Synthesis and characterization of novel triptycene dianhydrides and polyimides of intrinsic microporosity based on 3,3ʹ-dimethylnaphthidine

Two intrinsically microporous polyimides were obtained by high-temperature, one-pot polycondensation reaction of novel triptycene-based dianhydrides containing dimethyl- or diisopropyl-bridgehead groups with a commercially available highly sterically hindered 3,3ʹ-dimethylnaphthidine (DMN) diamine monomer. The dimethyl bridgehead groups in the triptycene building block provided the DMN-based polyimide (TDA1-DMN) with larger surface area (760 m2 g-1) than the diisopropyl-based polyimide (TDAi3-DMN) (680 m2 g-1), greater fraction of ultramicroporosity, as observed from N2 and CO2 NLDFT adsorption analysis, and higher gas permeability and selectivity. Wide-angle X-ray diffraction (WAXD) measurements demonstrated that TDA1-DMN and TDAi3-DMN exhibited a bimodal pore size distribution, where TDA1-DMN showed smaller d-spacing values and broader intensity peaks.

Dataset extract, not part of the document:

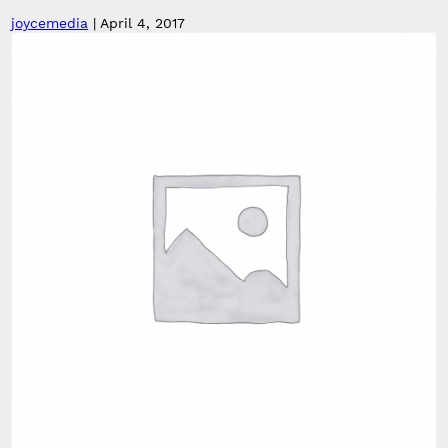
joycemedia
|
April 4, 2017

Both TDA-DMN-based polyimides showed very high gas permeabilities with moderate selectivities. For example, fresh TDA1-DMN exhibited an O2 permeability of 783 Barrer coupled with an O2/N2 selectivity of 4.3 and H2 permeability of 3050 Barrer with H2/N2 selectivity of 16.7, values that surpassed the 2008 Robeson permeability/selectivity upper bounds. Physical aging of the TDA-DMN polyimide films over a period of 250 days showed relatively small changes in permeability (∼20%) and selectivity (∼5%).